Steven Byrnes 12 Nov 2025 15:43 UTC
2 points
0
current AIs need to understand at a very early stage what human concepts like “helpfulness,” “harmlessness,” and “honesty” mean. And while it is of course possible to know what these concepts mean without being motivated by them (cf “the genie knows but doesn’t care”), the presence of this level of human-like conceptual understanding at such an early stage of development makes it more likely that these human-like concepts end up structuring AI motivations as well. … AIs will plausibly have concepts like “helpfulness,” “harmlessness,” “honesty” much earlier in the process that leads to their final form … [emphasis added]
I want to nitpick this particular point (I think the other arguments you bring up in that section are stronger).

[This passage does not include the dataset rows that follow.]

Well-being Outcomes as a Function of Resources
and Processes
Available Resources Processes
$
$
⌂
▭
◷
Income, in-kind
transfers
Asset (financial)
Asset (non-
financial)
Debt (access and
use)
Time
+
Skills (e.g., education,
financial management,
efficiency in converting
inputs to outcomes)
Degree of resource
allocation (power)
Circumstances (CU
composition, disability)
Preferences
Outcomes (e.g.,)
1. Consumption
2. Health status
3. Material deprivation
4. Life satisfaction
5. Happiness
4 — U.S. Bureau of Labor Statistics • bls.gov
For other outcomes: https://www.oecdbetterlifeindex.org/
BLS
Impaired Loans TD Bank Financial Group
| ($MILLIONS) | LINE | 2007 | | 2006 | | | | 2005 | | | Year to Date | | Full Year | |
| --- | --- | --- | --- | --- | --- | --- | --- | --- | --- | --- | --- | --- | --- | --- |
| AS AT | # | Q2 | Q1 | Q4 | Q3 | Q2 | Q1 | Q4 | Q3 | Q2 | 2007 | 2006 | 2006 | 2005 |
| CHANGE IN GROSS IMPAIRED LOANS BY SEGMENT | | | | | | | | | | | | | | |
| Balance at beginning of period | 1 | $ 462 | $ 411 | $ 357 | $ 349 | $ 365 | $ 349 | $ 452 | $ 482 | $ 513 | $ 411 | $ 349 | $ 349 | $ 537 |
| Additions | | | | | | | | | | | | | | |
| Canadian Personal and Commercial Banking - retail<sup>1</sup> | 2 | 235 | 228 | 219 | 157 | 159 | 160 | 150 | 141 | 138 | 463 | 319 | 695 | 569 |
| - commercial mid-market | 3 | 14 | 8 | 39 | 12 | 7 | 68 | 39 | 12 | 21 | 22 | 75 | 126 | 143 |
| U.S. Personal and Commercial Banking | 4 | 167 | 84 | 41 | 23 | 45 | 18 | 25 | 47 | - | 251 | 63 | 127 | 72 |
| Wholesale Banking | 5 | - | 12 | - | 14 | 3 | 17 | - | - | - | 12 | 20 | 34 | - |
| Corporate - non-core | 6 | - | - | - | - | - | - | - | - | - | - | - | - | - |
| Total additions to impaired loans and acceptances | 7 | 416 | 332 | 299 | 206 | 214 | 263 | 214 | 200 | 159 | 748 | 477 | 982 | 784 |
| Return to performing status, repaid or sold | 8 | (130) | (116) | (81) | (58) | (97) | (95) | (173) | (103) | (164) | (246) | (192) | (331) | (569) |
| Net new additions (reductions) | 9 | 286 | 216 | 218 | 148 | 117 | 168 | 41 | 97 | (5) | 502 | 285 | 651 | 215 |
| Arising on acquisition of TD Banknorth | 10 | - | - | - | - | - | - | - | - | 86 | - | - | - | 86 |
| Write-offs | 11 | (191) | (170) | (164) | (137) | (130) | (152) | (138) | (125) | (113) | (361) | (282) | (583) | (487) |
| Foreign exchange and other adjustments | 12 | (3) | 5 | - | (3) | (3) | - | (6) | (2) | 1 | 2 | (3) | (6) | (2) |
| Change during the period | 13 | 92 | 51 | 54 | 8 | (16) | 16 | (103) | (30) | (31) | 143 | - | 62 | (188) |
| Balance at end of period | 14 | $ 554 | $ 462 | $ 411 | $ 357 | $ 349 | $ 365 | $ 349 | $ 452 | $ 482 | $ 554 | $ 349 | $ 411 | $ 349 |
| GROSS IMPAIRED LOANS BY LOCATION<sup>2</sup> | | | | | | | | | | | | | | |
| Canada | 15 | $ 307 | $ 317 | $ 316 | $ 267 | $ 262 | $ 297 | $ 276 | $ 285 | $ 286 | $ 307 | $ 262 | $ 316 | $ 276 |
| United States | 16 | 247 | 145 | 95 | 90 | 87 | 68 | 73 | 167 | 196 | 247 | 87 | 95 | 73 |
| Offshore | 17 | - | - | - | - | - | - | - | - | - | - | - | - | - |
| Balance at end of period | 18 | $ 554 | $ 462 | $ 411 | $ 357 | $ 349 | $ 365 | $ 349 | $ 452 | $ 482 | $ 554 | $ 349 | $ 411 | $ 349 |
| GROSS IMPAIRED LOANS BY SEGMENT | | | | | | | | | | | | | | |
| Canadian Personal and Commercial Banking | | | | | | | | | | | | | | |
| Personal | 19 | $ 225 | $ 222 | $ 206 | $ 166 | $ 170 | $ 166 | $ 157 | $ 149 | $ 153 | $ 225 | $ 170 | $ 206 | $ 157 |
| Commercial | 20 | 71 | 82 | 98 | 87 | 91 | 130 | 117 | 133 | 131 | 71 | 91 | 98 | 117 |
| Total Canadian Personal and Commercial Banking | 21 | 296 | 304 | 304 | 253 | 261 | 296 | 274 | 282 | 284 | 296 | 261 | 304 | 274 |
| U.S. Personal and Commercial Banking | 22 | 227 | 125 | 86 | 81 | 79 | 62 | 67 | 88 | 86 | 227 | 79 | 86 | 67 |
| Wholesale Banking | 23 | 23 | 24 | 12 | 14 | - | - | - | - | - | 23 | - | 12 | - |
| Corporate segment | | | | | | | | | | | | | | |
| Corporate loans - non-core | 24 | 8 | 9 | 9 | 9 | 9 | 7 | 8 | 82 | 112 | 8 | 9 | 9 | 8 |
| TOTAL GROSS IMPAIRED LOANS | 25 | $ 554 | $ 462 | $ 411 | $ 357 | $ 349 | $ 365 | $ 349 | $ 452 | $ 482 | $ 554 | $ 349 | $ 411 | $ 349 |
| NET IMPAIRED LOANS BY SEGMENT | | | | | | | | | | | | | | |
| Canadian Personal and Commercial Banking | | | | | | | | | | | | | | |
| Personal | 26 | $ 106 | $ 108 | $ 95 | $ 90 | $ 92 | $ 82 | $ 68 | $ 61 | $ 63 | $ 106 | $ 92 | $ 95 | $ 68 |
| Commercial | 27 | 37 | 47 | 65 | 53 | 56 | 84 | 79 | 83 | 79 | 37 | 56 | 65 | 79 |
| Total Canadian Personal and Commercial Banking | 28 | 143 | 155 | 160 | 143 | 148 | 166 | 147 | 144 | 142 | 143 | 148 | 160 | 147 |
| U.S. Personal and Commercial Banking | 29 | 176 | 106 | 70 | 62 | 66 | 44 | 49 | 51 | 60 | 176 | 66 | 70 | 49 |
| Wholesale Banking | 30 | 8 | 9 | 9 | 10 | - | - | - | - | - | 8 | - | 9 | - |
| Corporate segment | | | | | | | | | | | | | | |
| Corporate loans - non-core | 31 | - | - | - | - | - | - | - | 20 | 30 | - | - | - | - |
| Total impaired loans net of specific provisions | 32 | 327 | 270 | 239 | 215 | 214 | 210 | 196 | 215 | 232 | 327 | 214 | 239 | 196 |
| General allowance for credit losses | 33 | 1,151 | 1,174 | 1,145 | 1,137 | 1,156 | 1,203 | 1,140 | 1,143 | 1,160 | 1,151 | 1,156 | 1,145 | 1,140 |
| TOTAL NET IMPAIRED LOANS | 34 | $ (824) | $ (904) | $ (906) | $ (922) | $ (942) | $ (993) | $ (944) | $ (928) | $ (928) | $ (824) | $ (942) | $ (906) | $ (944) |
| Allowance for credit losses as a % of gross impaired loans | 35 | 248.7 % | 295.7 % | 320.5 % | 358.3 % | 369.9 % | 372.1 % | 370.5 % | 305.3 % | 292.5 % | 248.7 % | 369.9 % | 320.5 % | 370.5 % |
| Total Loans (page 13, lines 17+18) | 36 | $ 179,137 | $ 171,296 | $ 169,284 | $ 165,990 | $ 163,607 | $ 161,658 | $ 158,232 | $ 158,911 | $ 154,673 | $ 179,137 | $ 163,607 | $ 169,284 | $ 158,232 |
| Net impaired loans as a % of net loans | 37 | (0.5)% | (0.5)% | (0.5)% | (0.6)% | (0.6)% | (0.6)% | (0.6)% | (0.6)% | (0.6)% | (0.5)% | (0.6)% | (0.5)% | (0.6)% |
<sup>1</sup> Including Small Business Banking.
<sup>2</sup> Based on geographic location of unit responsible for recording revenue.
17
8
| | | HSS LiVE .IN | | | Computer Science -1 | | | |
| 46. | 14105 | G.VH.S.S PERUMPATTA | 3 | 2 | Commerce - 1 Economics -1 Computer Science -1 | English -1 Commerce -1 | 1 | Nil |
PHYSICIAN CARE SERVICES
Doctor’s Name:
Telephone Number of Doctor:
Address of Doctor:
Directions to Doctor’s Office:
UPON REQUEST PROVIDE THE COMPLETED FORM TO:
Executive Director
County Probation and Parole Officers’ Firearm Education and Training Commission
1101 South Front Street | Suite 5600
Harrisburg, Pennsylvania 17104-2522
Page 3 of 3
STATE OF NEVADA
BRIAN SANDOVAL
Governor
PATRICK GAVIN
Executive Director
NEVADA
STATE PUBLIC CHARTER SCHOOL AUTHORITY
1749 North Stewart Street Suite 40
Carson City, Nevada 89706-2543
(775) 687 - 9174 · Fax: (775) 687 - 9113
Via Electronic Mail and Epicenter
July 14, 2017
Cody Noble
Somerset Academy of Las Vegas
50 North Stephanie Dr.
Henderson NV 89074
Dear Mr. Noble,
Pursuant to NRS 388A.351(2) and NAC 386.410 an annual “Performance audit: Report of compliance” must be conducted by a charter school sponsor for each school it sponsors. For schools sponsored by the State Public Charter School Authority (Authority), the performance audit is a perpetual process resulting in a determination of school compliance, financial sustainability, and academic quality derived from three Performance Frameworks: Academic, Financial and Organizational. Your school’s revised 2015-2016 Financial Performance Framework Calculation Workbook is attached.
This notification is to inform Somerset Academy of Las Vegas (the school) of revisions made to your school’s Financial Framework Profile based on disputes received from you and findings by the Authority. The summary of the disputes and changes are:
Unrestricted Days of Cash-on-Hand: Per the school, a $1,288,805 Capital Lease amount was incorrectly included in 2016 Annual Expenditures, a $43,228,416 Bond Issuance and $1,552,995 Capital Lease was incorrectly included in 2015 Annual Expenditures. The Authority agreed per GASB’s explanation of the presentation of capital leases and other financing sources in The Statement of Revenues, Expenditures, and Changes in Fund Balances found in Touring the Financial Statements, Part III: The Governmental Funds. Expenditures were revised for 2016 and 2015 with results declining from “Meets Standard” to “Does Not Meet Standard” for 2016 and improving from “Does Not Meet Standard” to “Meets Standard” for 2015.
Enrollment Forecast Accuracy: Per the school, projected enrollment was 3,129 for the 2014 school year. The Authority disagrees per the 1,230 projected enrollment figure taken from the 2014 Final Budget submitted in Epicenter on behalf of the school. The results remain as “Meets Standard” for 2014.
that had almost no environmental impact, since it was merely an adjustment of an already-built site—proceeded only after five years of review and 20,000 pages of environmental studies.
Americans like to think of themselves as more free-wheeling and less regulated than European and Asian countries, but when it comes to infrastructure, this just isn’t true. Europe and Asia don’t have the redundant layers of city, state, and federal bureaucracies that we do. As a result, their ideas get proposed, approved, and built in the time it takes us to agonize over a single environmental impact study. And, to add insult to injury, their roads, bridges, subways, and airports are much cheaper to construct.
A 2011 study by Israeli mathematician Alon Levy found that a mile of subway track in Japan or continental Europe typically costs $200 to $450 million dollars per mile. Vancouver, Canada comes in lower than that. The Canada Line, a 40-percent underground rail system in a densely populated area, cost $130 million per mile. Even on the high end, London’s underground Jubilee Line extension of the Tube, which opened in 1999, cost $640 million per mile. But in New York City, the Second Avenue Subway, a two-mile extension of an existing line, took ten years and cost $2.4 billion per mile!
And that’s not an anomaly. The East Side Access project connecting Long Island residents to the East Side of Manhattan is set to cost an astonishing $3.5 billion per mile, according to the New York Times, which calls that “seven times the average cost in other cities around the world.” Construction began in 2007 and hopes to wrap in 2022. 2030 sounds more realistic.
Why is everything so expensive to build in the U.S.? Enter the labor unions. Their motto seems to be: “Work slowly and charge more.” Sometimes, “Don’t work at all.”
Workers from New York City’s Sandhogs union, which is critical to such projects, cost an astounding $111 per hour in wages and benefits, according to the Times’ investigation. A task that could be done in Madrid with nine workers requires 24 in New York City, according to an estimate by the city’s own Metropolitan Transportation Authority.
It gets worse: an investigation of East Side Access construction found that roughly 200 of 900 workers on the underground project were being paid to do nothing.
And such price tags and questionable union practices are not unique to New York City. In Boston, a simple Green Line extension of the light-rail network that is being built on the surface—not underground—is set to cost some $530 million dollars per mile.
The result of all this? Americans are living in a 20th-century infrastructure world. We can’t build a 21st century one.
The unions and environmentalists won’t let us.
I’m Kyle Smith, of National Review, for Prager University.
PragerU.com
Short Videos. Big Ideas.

For example, LLaMa 3.1 405B was trained on 15.6 trillion tokens of text data (≈ what a human could get through in 20,000 years of ²⁴⁄₇ reading). I’m not an ML training expert, but intuitively I’m skeptical that this is the kind of regime where we need to be thinking about what is hard versus easy to learn, or about what can be learned quickly versus slowly.
Instead, my guess is that, if [latent model A] is much easier and faster to learn than [latent model B], but [B] gives a slightly lower predictive loss than [A], then 15.6 trillion tokens of pretraining would be WAY more than enough for the model-in-training to initially learn [A] but then switch over to [B].